Packet Sniffing (Android) Apps for API Mapping at SKOOT
When the term “packet sniffing” is heard, one might initially think of security breaching. While there’s no doubt packet sniffing can be used for illegally hacking into software applications, it can also serve a better purpose when used with good intentions (and hopefully with previous agreement by the owner/s of the software).
Developers can set up packet sniffers to gain better insight into where, when, and how frequently specific APIs are getting called in their application flow. With the further ability to carefully analyse additional details for each API. Not to mention, security breaching your own app offers great insight on how to improve any safety measures already in place.
So, how does one actually go about setting up a packet sniffer for an app?
One of the more popular ways is through using software, WireShark. However, we chose a route that uses HTTP Canary — an open-source Android application for packet sniffing. This was mainly due to the nature of the app at SKOOT. Since we are a lift-sharing and errand app, even if one is able to test it by spoofing geolocations, we often thoroughly test it out on the road. Therefore having a more portable packet sniffer meant we could map APIs on those trips to the supermarket or when running an errand for a friend.
Considering this was my first task at a completely new job as a recent graduate, and having previously never set up a packet sniffer of any shape or form, the easiest (and most portable) solution I came up with, was the following:
To set up a packet sniffer like HTTP Canary, you need a phone without a certificate, which means… You will require a rooted phone, which means…All data will need to be completely wiped before that can be done.
For this, I would recommend using a designated testing phone, or a spare phone that you don’t need to use for your everyday personal use. I had an old OnePlus5 that I was willing to factory reset for testing this out. If you do want the data currently stored on the device, make sure to back up before starting the rooting process.
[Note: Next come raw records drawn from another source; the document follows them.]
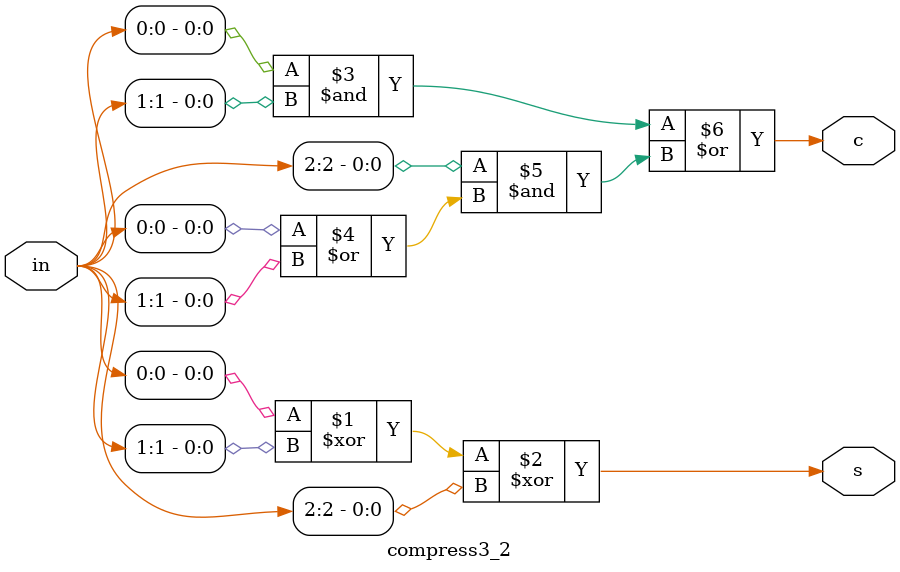
<source format=v>
module compress3_2 (in,s,c);
input [2:0]in;
output s,c;

assign s = in[0]^in[1]^in[2];

assign c = (in[0]&in[1])|in[2]&(in[0]|in[1]);

endmodule

</source>
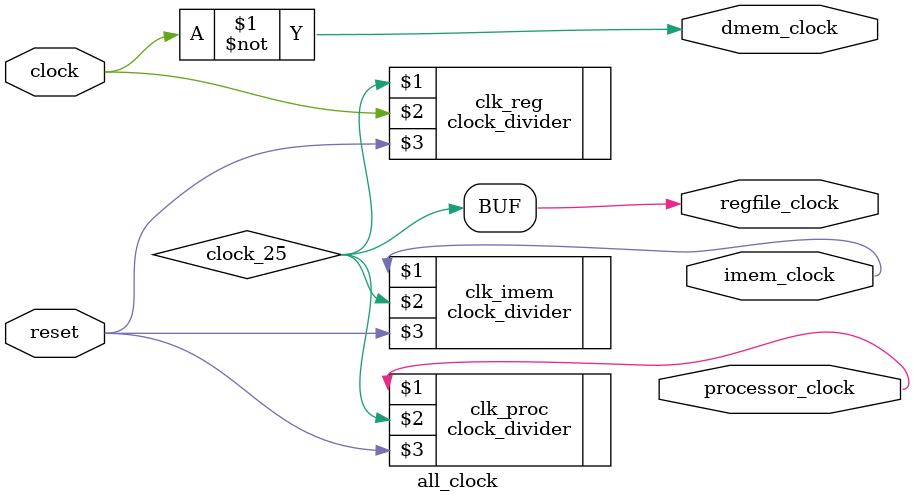
<source format=v>
module all_clock(imem_clock, dmem_clock, processor_clock, regfile_clock, clock, reset);
	output imem_clock, dmem_clock, processor_clock, regfile_clock;
	input clock, reset;
	
	wire clock_25;
	
	assign dmem_clock = ~clock;
	clock_divider clk_reg(clock_25, clock, reset);	//  25MHz
	assign regfile_clock = clock_25;
	clock_divider clk_proc(processor_clock, clock_25, reset);	//  12.5MHz
	clock_divider clk_imem(imem_clock, clock_25, reset);	//  12.5MHz
	//clock_divider clk_test_reg(regfile_clock, clock_25, reset);  //  12.5MHz
	
endmodule
</source>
For different phones, the rooting processes may be slightly different.
After searching for a significant time online, and failing a few times, the solution was to download TWRP and Magisk.
TWRP — “Team Win Recovery Project”, is an open-source community project, originally set up to work on porting the network WiMAX to CM7 for the mobile device HTC EVO 4G. Now it is the leading custom recovery for Android phones, which is primarily used for installing custom software on your device, often including things such as rooting your device or replacing the firmware.
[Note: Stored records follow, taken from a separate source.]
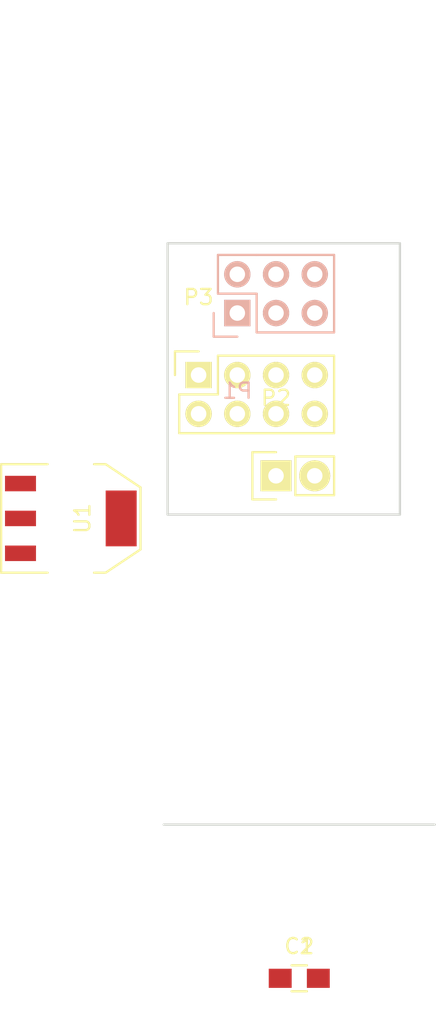
<source format=kicad_pcb>
(kicad_pcb (version 4) (host pcbnew 4.0.2-4+6225~38~ubuntu14.04.1-stable)

  (general
    (links 12)
    (no_connects 11)
    (area 156.034999 87.144999 173.965001 125.395001)
    (thickness 1.6)
    (drawings 11)
    (tracks 0)
    (zones 0)
    (modules 6)
    (nets 7)
  )

  (page A4)
  (layers
    (0 F.Cu signal)
    (31 B.Cu signal)
    (32 B.Adhes user)
    (33 F.Adhes user)
    (34 B.Paste user)
    (35 F.Paste user)
    (36 B.SilkS user)
    (37 F.SilkS user)
    (38 B.Mask user)
    (39 F.Mask user)
    (40 Dwgs.User user)
    (41 Cmts.User user)
    (42 Eco1.User user)
    (43 Eco2.User user)
    (44 Edge.Cuts user)
    (45 Margin user)
    (46 B.CrtYd user)
    (47 F.CrtYd user)
    (48 B.Fab user)
    (49 F.Fab user)
  )

  (setup
    (last_trace_width 0.3048)
    (trace_clearance 0.3048)
    (zone_clearance 0.508)
    (zone_45_only no)
    (trace_min 0.2032)
    (segment_width 0.2)
    (edge_width 0.15)
    (via_size 0.8128)
    (via_drill 0.4064)
    (via_min_size 0.8128)
    (via_min_drill 0.4064)
    (uvia_size 0.2032)
    (uvia_drill 0.1016)
    (uvias_allowed no)
    (uvia_min_size 0.2032)
    (uvia_min_drill 0.1016)
    (pcb_text_width 0.3)
    (pcb_text_size 1.5 1.5)
    (mod_edge_width 0.15)
    (mod_text_size 1 1)
    (mod_text_width 0.15)
    (pad_size 1.524 1.524)
    (pad_drill 0.762)
    (pad_to_mask_clearance 0.2)
    (aux_axis_origin 0 0)
    (grid_origin 165 105)
    (visible_elements FFFFF77F)
    (pcbplotparams
      (layerselection 0x010f0_80000001)
      (usegerberextensions true)
      (usegerberattributes true)
      (excludeedgelayer true)
      (linewidth 0.100000)
      (plotframeref false)
      (viasonmask false)
      (mode 1)
      (useauxorigin false)
      (hpglpennumber 1)
      (hpglpenspeed 20)
      (hpglpendiameter 15)
      (hpglpenoverlay 2)
      (psnegative false)
      (psa4output false)
      (plotreference true)
      (plotvalue true)
      (plotinvisibletext false)
      (padsonsilk false)
      (subtractmaskfromsilk true)
      (outputformat 1)
      (mirror false)
      (drillshape 0)
      (scaleselection 1)
      (outputdirectory ""))
  )

  (net 0 "")
  (net 1 GND)
  (net 2 3V3)
  (net 3 SCK)
  (net 4 MOSI)
  (net 5 MISO)
  (net 6 5V)

  (net_class Default "This is the default net class."
    (clearance 0.3048)
    (trace_width 0.3048)
    (via_dia 0.8128)
    (via_drill 0.4064)
    (uvia_dia 0.2032)
    (uvia_drill 0.1016)
    (add_net 3V3)
    (add_net 5V)
    (add_net GND)
    (add_net MISO)
    (add_net MOSI)
    (add_net SCK)
  )

  (module Socket_Strips:Socket_Strip_Straight_2x04 (layer F.Cu) (tedit 0) (tstamp 571F5DDA)
    (at 158.396 95.856)
    (descr "Through hole socket strip")
    (tags "socket strip")
    (path /57177ADC)
    (fp_text reference P3 (at 0 -5.1) (layer F.SilkS)
      (effects (font (size 1 1) (thickness 0.15)))
    )
    (fp_text value NRF_24L01 (at 0 -3.1) (layer F.Fab)
      (effects (font (size 1 1) (thickness 0.15)))
    )
    (fp_line (start -1.75 -1.75) (end -1.75 4.3) (layer F.CrtYd) (width 0.05))
    (fp_line (start 9.4 -1.75) (end 9.4 4.3) (layer F.CrtYd) (width 0.05))
    (fp_line (start -1.75 -1.75) (end 9.4 -1.75) (layer F.CrtYd) (width 0.05))
    (fp_line (start -1.75 4.3) (end 9.4 4.3) (layer F.CrtYd) (width 0.05))
    (fp_line (start 1.27 -1.27) (end 8.89 -1.27) (layer F.SilkS) (width 0.15))
    (fp_line (start 8.89 -1.27) (end 8.89 3.81) (layer F.SilkS) (width 0.15))
    (fp_line (start 8.89 3.81) (end -1.27 3.81) (layer F.SilkS) (width 0.15))
    (fp_line (start -1.27 3.81) (end -1.27 1.27) (layer F.SilkS) (width 0.15))
    (fp_line (start 0 -1.55) (end -1.55 -1.55) (layer F.SilkS) (width 0.15))
    (fp_line (start -1.27 1.27) (end 1.27 1.27) (layer F.SilkS) (width 0.15))
    (fp_line (start 1.27 1.27) (end 1.27 -1.27) (layer F.SilkS) (width 0.15))
    (fp_line (start -1.55 -1.55) (end -1.55 0) (layer F.SilkS) (width 0.15))
    (pad 1 thru_hole rect (at 0 0) (size 1.7272 1.7272) (drill 1.016) (layers *.Cu *.Mask F.SilkS)
      (net 1 GND))
    (pad 2 thru_hole oval (at 0 2.54) (size 1.7272 1.7272) (drill 1.016) (layers *.Cu *.Mask F.SilkS)
      (net 2 3V3))
    (pad 3 thru_hole oval (at 2.54 0) (size 1.7272 1.7272) (drill 1.016) (layers *.Cu *.Mask F.SilkS))
    (pad 4 thru_hole oval (at 2.54 2.54) (size 1.7272 1.7272) (drill 1.016) (layers *.Cu *.Mask F.SilkS))
    (pad 5 thru_hole oval (at 5.08 0) (size 1.7272 1.7272) (drill 1.016) (layers *.Cu *.Mask F.SilkS)
      (net 3 SCK))
    (pad 6 thru_hole oval (at 5.08 2.54) (size 1.7272 1.7272) (drill 1.016) (layers *.Cu *.Mask F.SilkS)
      (net 4 MOSI))
    (pad 7 thru_hole oval (at 7.62 0) (size 1.7272 1.7272) (drill 1.016) (layers *.Cu *.Mask F.SilkS)
      (net 5 MISO))
    (pad 8 thru_hole oval (at 7.62 2.54) (size 1.7272 1.7272) (drill 1.016) (layers *.Cu *.Mask F.SilkS))
    (model Socket_Strips.3dshapes/Socket_Strip_Straight_2x04.wrl
      (at (xyz 0.15 -0.05 0))
      (scale (xyz 1 1 1))
      (rotate (xyz 0 0 180))
    )
  )

  (module Capacitors_SMD:C_0805_HandSoldering (layer F.Cu) (tedit 541A9B8D) (tstamp 571F9A6D)
    (at 165 135.395001)
    (descr "Capacitor SMD 0805, hand soldering")
    (tags "capacitor 0805")
    (path /571F9F2C)
    (attr smd)
    (fp_text reference C1 (at 0 -2.1) (layer F.SilkS)
      (effects (font (size 1 1) (thickness 0.15)))
    )
    (fp_text value 1uF (at 0 2.1) (layer F.Fab)
      (effects (font (size 1 1) (thickness 0.15)))
    )
    (fp_line (start -2.3 -1) (end 2.3 -1) (layer F.CrtYd) (width 0.05))
    (fp_line (start -2.3 1) (end 2.3 1) (layer F.CrtYd) (width 0.05))
    (fp_line (start -2.3 -1) (end -2.3 1) (layer F.CrtYd) (width 0.05))
    (fp_line (start 2.3 -1) (end 2.3 1) (layer F.CrtYd) (width 0.05))
    (fp_line (start 0.5 -0.85) (end -0.5 -0.85) (layer F.SilkS) (width 0.15))
    (fp_line (start -0.5 0.85) (end 0.5 0.85) (layer F.SilkS) (width 0.15))
    (pad 1 smd rect (at -1.25 0) (size 1.5 1.25) (layers F.Cu F.Paste F.Mask)
      (net 6 5V))
    (pad 2 smd rect (at 1.25 0) (size 1.5 1.25) (layers F.Cu F.Paste F.Mask)
      (net 1 GND))
    (model Capacitors_SMD.3dshapes/C_0805_HandSoldering.wrl
      (at (xyz 0 0 0))
      (scale (xyz 1 1 1))
      (rotate (xyz 0 0 0))
    )
  )

  (module Capacitors_SMD:C_0805_HandSoldering (layer F.Cu) (tedit 541A9B8D) (tstamp 571F9A73)
    (at 165 135.395001)
    (descr "Capacitor SMD 0805, hand soldering")
    (tags "capacitor 0805")
    (path /571F9F2B)
    (attr smd)
    (fp_text reference C2 (at 0 -2.1) (layer F.SilkS)
      (effects (font (size 1 1) (thickness 0.15)))
    )
    (fp_text value 1uF (at 0 2.1) (layer F.Fab)
      (effects (font (size 1 1) (thickness 0.15)))
    )
    (fp_line (start -2.3 -1) (end 2.3 -1) (layer F.CrtYd) (width 0.05))
    (fp_line (start -2.3 1) (end 2.3 1) (layer F.CrtYd) (width 0.05))
    (fp_line (start -2.3 -1) (end -2.3 1) (layer F.CrtYd) (width 0.05))
    (fp_line (start 2.3 -1) (end 2.3 1) (layer F.CrtYd) (width 0.05))
    (fp_line (start 0.5 -0.85) (end -0.5 -0.85) (layer F.SilkS) (width 0.15))
    (fp_line (start -0.5 0.85) (end 0.5 0.85) (layer F.SilkS) (width 0.15))
    (pad 1 smd rect (at -1.25 0) (size 1.5 1.25) (layers F.Cu F.Paste F.Mask)
      (net 2 3V3))
    (pad 2 smd rect (at 1.25 0) (size 1.5 1.25) (layers F.Cu F.Paste F.Mask)
      (net 1 GND))
    (model Capacitors_SMD.3dshapes/C_0805_HandSoldering.wrl
      (at (xyz 0 0 0))
      (scale (xyz 1 1 1))
      (rotate (xyz 0 0 0))
    )
  )

  (module Socket_Strips:Socket_Strip_Straight_2x03 (layer B.Cu) (tedit 54E9F9C7) (tstamp 571F9A74)
    (at 160.936 91.792)
    (descr "Through hole socket strip")
    (tags "socket strip")
    (path /571F9B94)
    (fp_text reference P1 (at 0 5.1) (layer B.SilkS)
      (effects (font (size 1 1) (thickness 0.15)) (justify mirror))
    )
    (fp_text value ICSP (at 0 3.1) (layer B.Fab)
      (effects (font (size 1 1) (thickness 0.15)) (justify mirror))
    )
    (fp_line (start 6.35 1.27) (end 1.27 1.27) (layer B.SilkS) (width 0.15))
    (fp_line (start -1.55 1.55) (end 0 1.55) (layer B.SilkS) (width 0.15))
    (fp_line (start -1.75 1.75) (end -1.75 -4.3) (layer B.CrtYd) (width 0.05))
    (fp_line (start 6.85 1.75) (end 6.85 -4.3) (layer B.CrtYd) (width 0.05))
    (fp_line (start -1.75 1.75) (end 6.85 1.75) (layer B.CrtYd) (width 0.05))
    (fp_line (start -1.75 -4.3) (end 6.85 -4.3) (layer B.CrtYd) (width 0.05))
    (fp_line (start -1.27 -1.27) (end 1.27 -1.27) (layer B.SilkS) (width 0.15))
    (fp_line (start 1.27 -1.27) (end 1.27 1.27) (layer B.SilkS) (width 0.15))
    (fp_line (start 6.35 1.27) (end 6.35 -3.81) (layer B.SilkS) (width 0.15))
    (fp_line (start 6.35 -3.81) (end 1.27 -3.81) (layer B.SilkS) (width 0.15))
    (fp_line (start -1.55 1.55) (end -1.55 0) (layer B.SilkS) (width 0.15))
    (fp_line (start -1.27 -3.81) (end -1.27 -1.27) (layer B.SilkS) (width 0.15))
    (fp_line (start 1.27 -3.81) (end -1.27 -3.81) (layer B.SilkS) (width 0.15))
    (pad 1 thru_hole rect (at 0 0) (size 1.7272 1.7272) (drill 1.016) (layers *.Cu *.Mask B.SilkS)
      (net 5 MISO))
    (pad 2 thru_hole oval (at 0 -2.54) (size 1.7272 1.7272) (drill 1.016) (layers *.Cu *.Mask B.SilkS)
      (net 6 5V))
    (pad 3 thru_hole oval (at 2.54 0) (size 1.7272 1.7272) (drill 1.016) (layers *.Cu *.Mask B.SilkS)
      (net 3 SCK))
    (pad 4 thru_hole oval (at 2.54 -2.54) (size 1.7272 1.7272) (drill 1.016) (layers *.Cu *.Mask B.SilkS)
      (net 4 MOSI))
    (pad 5 thru_hole oval (at 5.08 0) (size 1.7272 1.7272) (drill 1.016) (layers *.Cu *.Mask B.SilkS))
    (pad 6 thru_hole oval (at 5.08 -2.54) (size 1.7272 1.7272) (drill 1.016) (layers *.Cu *.Mask B.SilkS)
      (net 1 GND))
    (model Socket_Strips.3dshapes/Socket_Strip_Straight_2x03.wrl
      (at (xyz 0.1 -0.05 0))
      (scale (xyz 1 1 1))
      (rotate (xyz 0 0 180))
    )
  )

  (module Socket_Strips:Socket_Strip_Straight_1x02 (layer F.Cu) (tedit 54E9F75E) (tstamp 571F9A7D)
    (at 163.476 102.46)
    (descr "Through hole socket strip")
    (tags "socket strip")
    (path /571F9AFD)
    (fp_text reference P2 (at 0 -5.1) (layer F.SilkS)
      (effects (font (size 1 1) (thickness 0.15)))
    )
    (fp_text value CONN_01X02 (at 0 -3.1) (layer F.Fab)
      (effects (font (size 1 1) (thickness 0.15)))
    )
    (fp_line (start -1.55 1.55) (end 0 1.55) (layer F.SilkS) (width 0.15))
    (fp_line (start 3.81 1.27) (end 1.27 1.27) (layer F.SilkS) (width 0.15))
    (fp_line (start -1.75 -1.75) (end -1.75 1.75) (layer F.CrtYd) (width 0.05))
    (fp_line (start 4.3 -1.75) (end 4.3 1.75) (layer F.CrtYd) (width 0.05))
    (fp_line (start -1.75 -1.75) (end 4.3 -1.75) (layer F.CrtYd) (width 0.05))
    (fp_line (start -1.75 1.75) (end 4.3 1.75) (layer F.CrtYd) (width 0.05))
    (fp_line (start 1.27 1.27) (end 1.27 -1.27) (layer F.SilkS) (width 0.15))
    (fp_line (start 0 -1.55) (end -1.55 -1.55) (layer F.SilkS) (width 0.15))
    (fp_line (start -1.55 -1.55) (end -1.55 1.55) (layer F.SilkS) (width 0.15))
    (fp_line (start 1.27 -1.27) (end 3.81 -1.27) (layer F.SilkS) (width 0.15))
    (fp_line (start 3.81 -1.27) (end 3.81 1.27) (layer F.SilkS) (width 0.15))
    (pad 1 thru_hole rect (at 0 0) (size 2.032 2.032) (drill 1.016) (layers *.Cu *.Mask F.SilkS))
    (pad 2 thru_hole oval (at 2.54 0) (size 2.032 2.032) (drill 1.016) (layers *.Cu *.Mask F.SilkS))
    (model Socket_Strips.3dshapes/Socket_Strip_Straight_1x02.wrl
      (at (xyz 0.05 0 0))
      (scale (xyz 1 1 1))
      (rotate (xyz 0 0 180))
    )
  )

  (module TO_SOT_Packages_SMD:SOT-223 (layer F.Cu) (tedit 0) (tstamp 571F9A89)
    (at 150.014 105.254 270)
    (descr "module CMS SOT223 4 pins")
    (tags "CMS SOT")
    (path /571F9F50)
    (attr smd)
    (fp_text reference U1 (at 0 -0.762 270) (layer F.SilkS)
      (effects (font (size 1 1) (thickness 0.15)))
    )
    (fp_text value MCP1755ST-3302E/DB (at 0 0.762 270) (layer F.Fab)
      (effects (font (size 1 1) (thickness 0.15)))
    )
    (fp_line (start -3.556 1.524) (end -3.556 4.572) (layer F.SilkS) (width 0.15))
    (fp_line (start -3.556 4.572) (end 3.556 4.572) (layer F.SilkS) (width 0.15))
    (fp_line (start 3.556 4.572) (end 3.556 1.524) (layer F.SilkS) (width 0.15))
    (fp_line (start -3.556 -1.524) (end -3.556 -2.286) (layer F.SilkS) (width 0.15))
    (fp_line (start -3.556 -2.286) (end -2.032 -4.572) (layer F.SilkS) (width 0.15))
    (fp_line (start -2.032 -4.572) (end 2.032 -4.572) (layer F.SilkS) (width 0.15))
    (fp_line (start 2.032 -4.572) (end 3.556 -2.286) (layer F.SilkS) (width 0.15))
    (fp_line (start 3.556 -2.286) (end 3.556 -1.524) (layer F.SilkS) (width 0.15))
    (pad 4 smd rect (at 0 -3.302 270) (size 3.6576 2.032) (layers F.Cu F.Paste F.Mask)
      (net 1 GND))
    (pad 2 smd rect (at 0 3.302 270) (size 1.016 2.032) (layers F.Cu F.Paste F.Mask)
      (net 1 GND))
    (pad 3 smd rect (at 2.286 3.302 270) (size 1.016 2.032) (layers F.Cu F.Paste F.Mask)
      (net 2 3V3))
    (pad 1 smd rect (at -2.286 3.302 270) (size 1.016 2.032) (layers F.Cu F.Paste F.Mask)
      (net 6 5V))
    (model TO_SOT_Packages_SMD.3dshapes/SOT-223.wrl
      (at (xyz 0 0 0))
      (scale (xyz 0.4 0.4 0.4))
      (rotate (xyz 0 0 0))
    )
  )

  (gr_line (start 156.464 100.33) (end 171.704 100.33) (angle 90) (layer Dwgs.User) (width 0.2) (tstamp 571F9D66))
  (gr_line (start 171.704 71.374) (end 171.704 100.374) (angle 90) (layer Dwgs.User) (width 0.2) (tstamp 571F9D5D))
  (gr_line (start 156.464 71.374) (end 156.464 100.374) (angle 90) (layer Dwgs.User) (width 0.2))
  (gr_line (start 156.464 71.374) (end 171.704 71.374) (angle 90) (layer Dwgs.User) (width 0.2))
  (gr_line (start 156.364 105) (end 156.364 87.22) (angle 90) (layer Edge.Cuts) (width 0.15))
  (gr_line (start 171.604 105) (end 156.364 105) (angle 90) (layer Edge.Cuts) (width 0.15))
  (gr_line (start 171.604 87.22) (end 171.604 105) (angle 90) (layer Edge.Cuts) (width 0.15))
  (gr_line (start 156.364 87.22) (end 171.604 87.22) (angle 90) (layer Edge.Cuts) (width 0.15))
  (dimension 15.24 (width 0.3) (layer Cmts.User)
    (gr_text "15.240 mm" (at 163.984 112.954) (layer Cmts.User)
      (effects (font (size 1.5 1.5) (thickness 0.3)))
    )
    (feature1 (pts (xy 156.364 85.188) (xy 156.364 114.304)))
    (feature2 (pts (xy 171.604 85.188) (xy 171.604 114.304)))
    (crossbar (pts (xy 171.604 111.604) (xy 156.364 111.604)))
    (arrow1a (pts (xy 156.364 111.604) (xy 157.490504 111.017579)))
    (arrow1b (pts (xy 156.364 111.604) (xy 157.490504 112.190421)))
    (arrow2a (pts (xy 171.604 111.604) (xy 170.477496 111.017579)))
    (arrow2b (pts (xy 171.604 111.604) (xy 170.477496 112.190421)))
  )
  (dimension 5.588 (width 0.3) (layer Cmts.User)
    (gr_text "5.588 mm" (at 168.81 108.382) (layer Cmts.User)
      (effects (font (size 1.5 1.5) (thickness 0.3)))
    )
    (feature1 (pts (xy 171.604 84.68) (xy 171.604 109.732)))
    (feature2 (pts (xy 166.016 84.68) (xy 166.016 109.732)))
    (crossbar (pts (xy 166.016 107.032) (xy 171.604 107.032)))
    (arrow1a (pts (xy 171.604 107.032) (xy 170.477496 107.618421)))
    (arrow1b (pts (xy 171.604 107.032) (xy 170.477496 106.445579)))
    (arrow2a (pts (xy 166.016 107.032) (xy 167.142504 107.618421)))
    (arrow2b (pts (xy 166.016 107.032) (xy 167.142504 106.445579)))
  )
  (gr_line (start 156.11 125.32) (end 173.89 125.32) (angle 90) (layer Edge.Cuts) (width 0.15))

)

</source>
Magisk — “The Magic Mask for Android”, is a tool used for customising Android devices. It’s known as a “systemless” root method, which means it’s a way to modify the system without actually modifying or adding files in the /system partition of the device, and instead, it works by modifications being stored safely in the boot partitions. This means the changes are undetected by Google SafetyNet.
Google SafetyNet is used to detect when a system has been tampered with and is able to block certain apps from working properly. This is usually a good safety measure, but can often work too aggressively, especially if you are trying to set up a packet sniffer.
The following steps were used to root my OnePlus5:
Step 0 (phone):
You first need to make sure you are a developer on your Android phone. Ensure this is in place first by going to Settings > About Phone, and tap “Build Number” 6 times.
Step 1 (device):
Enable 3 things in phone settings:
- Enable OEM unlocking by going to Developer options > OEM unlocking
- Enable Advanced reboot by going to Developer options > Advanced reboot
- Enable USB debugging by going to Developer options > Debugging > USB debugging
Step 2 (device):
This is where you want to back up any data from your device, and make sure you are running the latest version of the OS on your device.
Step 3 (laptop):
On your laptop, download the latest versions of:
- Magisk
- MagiskManager
- MagiskUninstaller (in case you need it later)
- twrp (for your specific mobile device)
Step 4 (laptop & device):
- Connect the device via USB. Open terminal or Powershell.
- Type in “ADB devices” and check to see your device is returned in the terminal:
- Reboot your Android into fast boot.
Step 5 (laptop)
- Type in “fastboot devices” and ensure “fast boot” is returned in the terminal:
Step 6 (laptop & device)
- Type in “fastbook oem unlock”:
- This will initiate a window onto your device. Click “Yes” using the hardware buttons to unlock the bootloader.
Step 7 (device):
Use a Root phone checker to ensure the phone was actually rooted before downloading HTTP Canary, and testing it out with the app you want to packet sniff!
Other helpful links for rooting your phone:
By using HTTP Canary you will be able to see a variety of different information coming from the apps you selected to packet sniff. That means you won’t only be able to see the API URLs that are getting called when certain buttons are pressed, but you’ll also be able to further investigate the HTTP responses, and other more sensitive information:
In Conclusion
Setting up packet sniffers, be it by rooting your actual device and setting up a packet sniffer, or by other routes such as setting up an AVD (Android Virtual Device) and a packet sniffer on your laptop, such as WireShark, can provide you and your engineering team a more clear lens as to what is actually happening behind the scenes in your application in real-time, providing a significant debugging advantage.